Ray Ewry
The Games of 1908 was the last organization in which participated one of the greatest track and field athletes in the history of the Olympic Games. Ray Ewry won two gold medals, in the standing long jump and the standing high jump, adding them to the six gold medals that he had already won in the Olympic Games of 1900 (Paris) and 1904 (Saint Louis). In 1900 and in 1904 he had won in all three standing jumps, namely the long jump, the high jump and the triple jump (an event that had not been included in the Games of 1908). Therefore, with eight gold medals in three organizations he ranks among the all-round athletes, together with his fellow athlete Martin Sheridan and the more recent athletes Paavo Nurmi and Carl Lewis. What is more, in Paris he had won three times in a day. Among his distinctions should be included his victories in the standing long jump and the standing high jump in the so-called Interim Olympic Games, which was organized at Athens in 1906, as well as fifteen victories in the standing events in the national USA championship between 1898 and 1910. There is no doubt that Ewry had been the leading figure in those events that are no longer on the Olympic Games programme since the 1912 Stockholm Games. His opponent in the Games of 1908 was Konstantinos Tsiklitiras, who ranked second in both standing jumps, in which he excelled in Stockholm.
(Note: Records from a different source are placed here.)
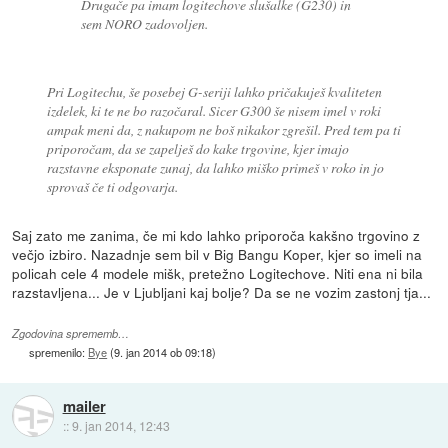
Drugače pa imam logitechove slušalke (G230) in
sem NORO zadovoljen.
Pri Logitechu, še posebej G-seriji lahko pričakuješ kvaliteten
izdelek, ki te ne bo razočaral. Sicer G300 še nisem imel v roki
ampak meni da, z nakupom ne boš nikakor zgrešil. Pred tem pa ti
priporočam, da se zapelješ do kake trgovine, kjer imajo
razstavne eksponate zunaj, da lahko miško primeš v roko in jo
sprovaš če ti odgovarja.
Saj zato me zanima, če mi kdo lahko priporoča kakšno trgovino z
večjo izbiro. Nazadnje sem bil v Big Bangu Koper, kjer so imeli na
policah cele 4 modele mišk, pretežno Logitechove. Niti ena ni bila
razstavljena... Je v Ljubljani kaj bolje? Da se ne vozim zastonj tja...
Zgodovina sprememb…
spremenilo:
Bye
(
9. jan 2014 ob 09:18
)
mailer
::
9. jan 2014, 12:43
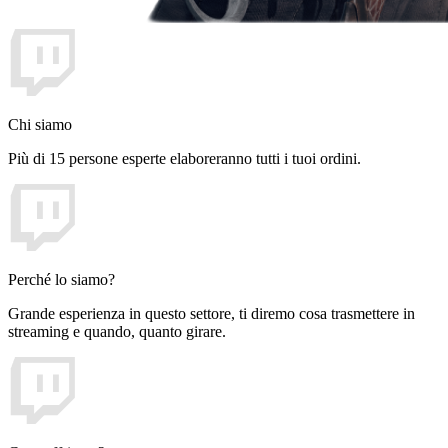
Chi siamo
Più di 15 persone esperte elaboreranno tutti i tuoi ordini.
Perché lo siamo?
Grande esperienza in questo settore, ti diremo cosa trasmettere in
streaming e quando, quanto girare.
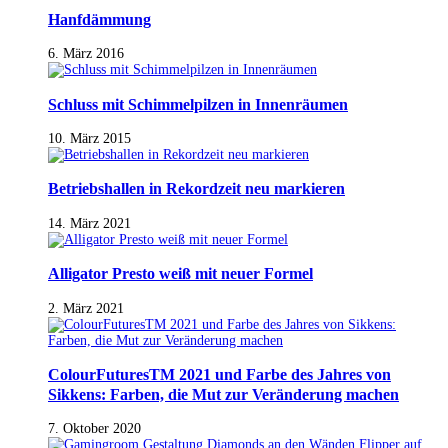
Hanfdämmung
6. März 2016
Schluss mit Schimmelpilzen in Innenräumen
10. März 2015
Betriebshallen in Rekordzeit neu markieren
14. März 2021
Alligator Presto weiß mit neuer Formel
2. März 2021
ColourFuturesTM 2021 und Farbe des Jahres von
Sikkens: Farben, die Mut zur Veränderung machen
7. Oktober 2020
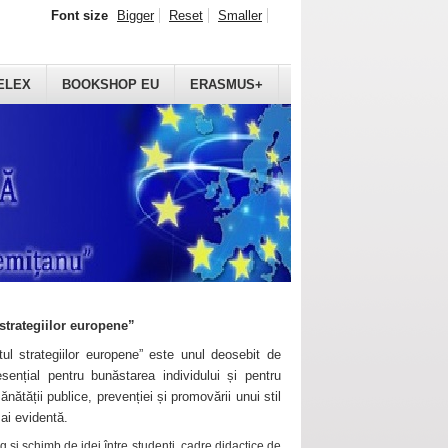
Font size
Bigger
Reset
Smaller
ELEX
BOOKSHOP EU
ERASMUS+
strategiilor europene”
ul strategiilor europene” este unul deosebit de
sențial pentru bunăstarea individului și pentru
ănătății publice, prevenției și promovării unui stil
mai evidentă.
 și schimb de idei între studenți, cadre didactice de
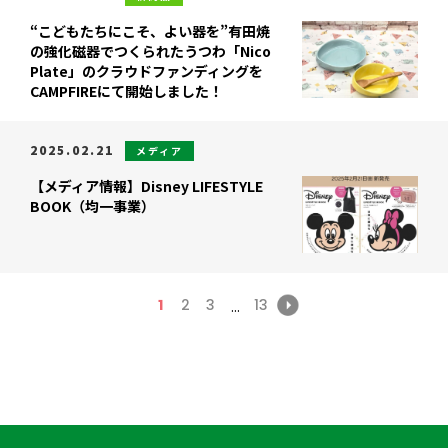
“こどもたちにこそ、よい器を”有田焼
の強化磁器でつくられたうつわ「Nico
Plate」のクラウドファンディングを
CAMPFIREにて開始しました！
2025.02.21
メディア
【メディア情報】Disney LIFESTYLE
BOOK（均一事業）
1
2
3
13
...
Ewry was born on 14 October 1873 in the city Lafayette of Indiana. From an early age and until his puberty he was forced to move on a wheel chair due to a serious disease (poliomyelitis). He took up sport for therapeutic reasons, so that he could strengthen his legs and be able to walk, which he achieved at the age of 16. Since then he had practised sport systematically and at the age of 27, in 1900, he won his first three Olympic medals. As most of the American track and field athletes, Ewry was a student in an American university. More specifically, he had studied engineering at Purdue University, a profession that he had exercised after his athletic career. He died on 29 September 1937.